Ilya turns and buries his face in Shane’s neck before he can completely lose it. He wraps his arms around him tight, crushing them together, and Shane’s hands immediately come up to bury in his hair. He kisses Ilya’s forehead reverently.
“Thank you,” Ilya whispers.
“Of course,” Shane says because he really thinks it is just that easy to love Ilya.
Ilya pulls away only to practically skip over to the fort, plopping down next to Anya and smothering her in scratches and kisses that he couldn’t give her earlier when Shane kidnapped her. “Did you help, Anya?”
Anya pants happily. Ilya considers that a yes.
He scoots over so Shane can sit next to him, chest warm as Shane curls up at his side. He cuddles a dog on one side and his husband on the other and thinks, for not the first time and certainly not the last, that his mother would love to see where he ended up.
Inside of the fort is Shane’s laptop, which is already open to the trashy reality show Ilya has been weirdly obsessed with lately, mostly because he cannot shake his fondness for the insanity of rich housewives who will do anything to have a camera on them. Shane hates it, so it is another testament to how Shane would do anything for him today. Ilya wants to open up the metal cage of his ribs and keep Shane next to his heart forever. He thinks, in the deepest part of his hope, that he does not need to trap him—he has this man forever.
Ilya leans his head against Shane’s. “And now?”
”Now we watch your awful show,” Shane says, “and then I’ll make hot cocoa, and Anya gets hugs. And then, when we come out of the fort, everything will feel better.”
”I love you,” Ilya says because he means it, and because he needs to. He has never known a love like this. Ilya has never known a devotion and adoration and sincerity like this, and he falls more and more every single day.
Today, even in the fog, he falls a little harder. It is easier to be brave when he knows how loved he is. It is easier to be himself when he knows he is safer than he’s ever been.
Shane kisses the tip of his nose. Grins sweetly. “I love you too.”
He hits play and leans back. Anya puts her head on Ilya’s stomach. Shane puts his on Ilya’s shoulder.

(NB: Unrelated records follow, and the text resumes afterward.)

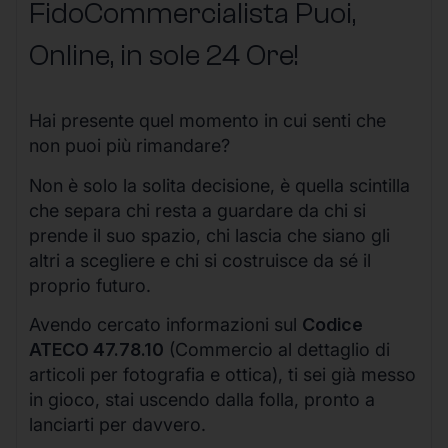
FidoCommercialista Puoi,
Online, in sole 24 Ore
!
Hai presente quel momento in cui senti che
non puoi più rimandare?
Non è solo la solita decisione, è quella scintilla
che separa chi resta a guardare da chi si
prende il suo spazio, chi lascia che siano gli
altri a scegliere e chi si costruisce da sé il
proprio futuro.
Avendo cercato informazioni sul
Codice
ATECO 47.78.10
(Commercio al dettaglio di
articoli per fotografia e ottica), ti sei già messo
in gioco, stai uscendo dalla folla, pronto a
lanciarti per davvero.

It will not make everything magically go away. It will not make the depression disappear, same as the therapy and the pills didn’t. Shane’s little fort is not magic. But it is a reminder, so small and yet irrevocably large, to remind Ilya of what he means. How much he counts. Ilya is worth more than his sadness, his doubts. He is worth more than the way he feels on his worst days, and Shane does not want him to forget that there is always going to be someone waiting to weather the storm with him.
Ilya could never forget, but he did not realize how badly he needed the reminder.
He closes his eyes. Takes it all in. And breathes.